Exercise directions
Your reply should reproduce the data below without a single alteration, apart from dropping the images.

-*-*-

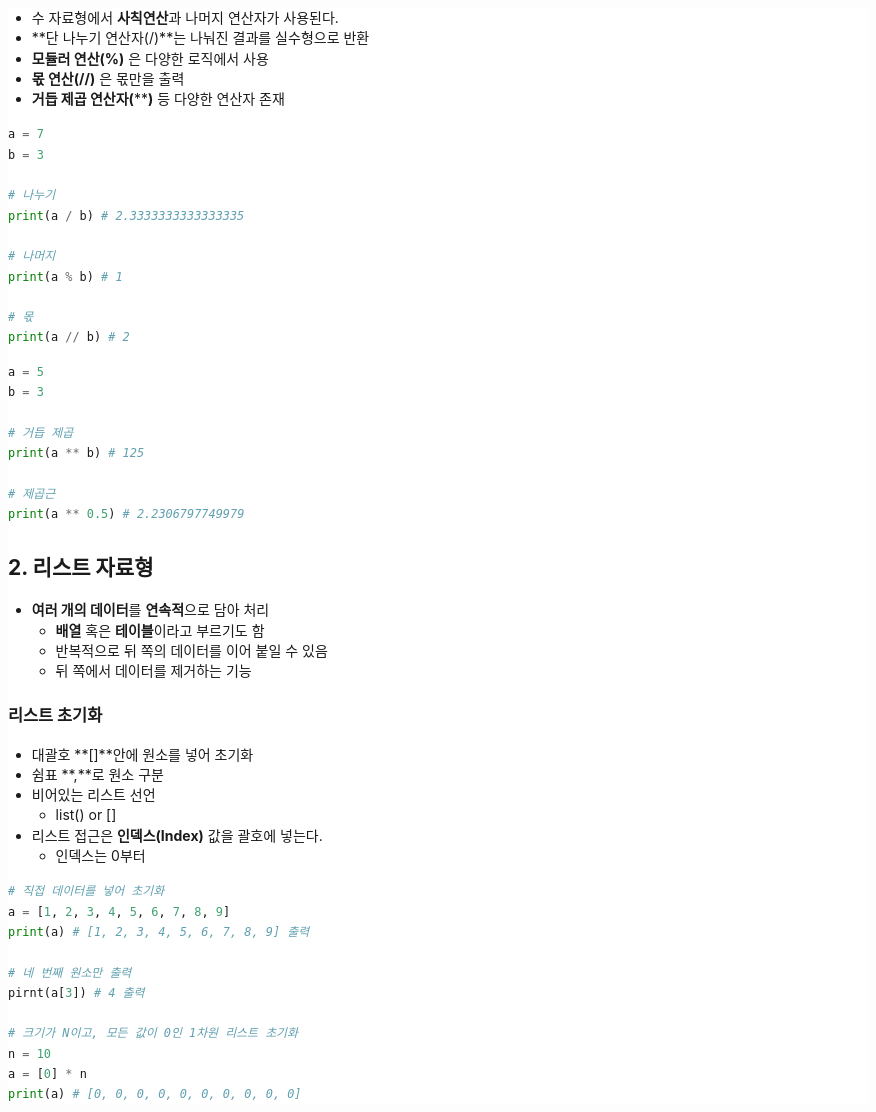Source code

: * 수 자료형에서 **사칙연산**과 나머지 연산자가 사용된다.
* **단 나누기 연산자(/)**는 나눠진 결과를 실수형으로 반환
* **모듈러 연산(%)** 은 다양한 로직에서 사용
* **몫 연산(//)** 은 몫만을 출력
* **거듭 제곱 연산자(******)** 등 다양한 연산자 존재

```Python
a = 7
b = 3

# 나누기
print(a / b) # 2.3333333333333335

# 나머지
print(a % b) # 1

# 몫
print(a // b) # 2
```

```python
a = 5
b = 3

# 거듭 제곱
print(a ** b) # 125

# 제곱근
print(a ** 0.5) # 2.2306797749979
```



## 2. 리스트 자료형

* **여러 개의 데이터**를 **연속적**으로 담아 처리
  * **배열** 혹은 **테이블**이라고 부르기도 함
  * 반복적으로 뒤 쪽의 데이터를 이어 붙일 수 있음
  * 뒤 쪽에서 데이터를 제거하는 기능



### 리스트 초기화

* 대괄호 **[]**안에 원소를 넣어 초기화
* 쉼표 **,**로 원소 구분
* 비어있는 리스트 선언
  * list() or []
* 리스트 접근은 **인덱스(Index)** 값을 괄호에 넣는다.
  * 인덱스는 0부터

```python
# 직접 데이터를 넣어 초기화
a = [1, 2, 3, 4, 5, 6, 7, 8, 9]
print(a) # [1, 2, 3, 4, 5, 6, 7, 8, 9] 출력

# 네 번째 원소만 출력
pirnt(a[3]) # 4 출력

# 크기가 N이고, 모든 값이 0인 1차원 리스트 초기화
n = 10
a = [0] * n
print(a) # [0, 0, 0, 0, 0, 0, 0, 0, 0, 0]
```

-*-*-

The answer
Source code

: * 수 자료형에서 **사칙연산**과 나머지 연산자가 사용된다.
* **단 나누기 연산자(/)**는 나눠진 결과를 실수형으로 반환
* **모듈러 연산(%)** 은 다양한 로직에서 사용
* **몫 연산(//)** 은 몫만을 출력
* **거듭 제곱 연산자(******)** 등 다양한 연산자 존재

```Python
a = 7
b = 3

# 나누기
print(a / b) # 2.3333333333333335

# 나머지
print(a % b) # 1

# 몫
print(a // b) # 2
```

```python
a = 5
b = 3

# 거듭 제곱
print(a ** b) # 125

# 제곱근
print(a ** 0.5) # 2.2306797749979
```



## 2. 리스트 자료형

* **여러 개의 데이터**를 **연속적**으로 담아 처리
  * **배열** 혹은 **테이블**이라고 부르기도 함
  * 반복적으로 뒤 쪽의 데이터를 이어 붙일 수 있음
  * 뒤 쪽에서 데이터를 제거하는 기능



### 리스트 초기화

* 대괄호 **[]**안에 원소를 넣어 초기화
* 쉼표 **,**로 원소 구분
* 비어있는 리스트 선언
  * list() or []
* 리스트 접근은 **인덱스(Index)** 값을 괄호에 넣는다.
  * 인덱스는 0부터

```python
# 직접 데이터를 넣어 초기화
a = [1, 2, 3, 4, 5, 6, 7, 8, 9]
print(a) # [1, 2, 3, 4, 5, 6, 7, 8, 9] 출력

# 네 번째 원소만 출력
pirnt(a[3]) # 4 출력

# 크기가 N이고, 모든 값이 0인 1차원 리스트 초기화
n = 10
a = [0] * n
print(a) # [0, 0, 0, 0, 0, 0, 0, 0, 0, 0]
```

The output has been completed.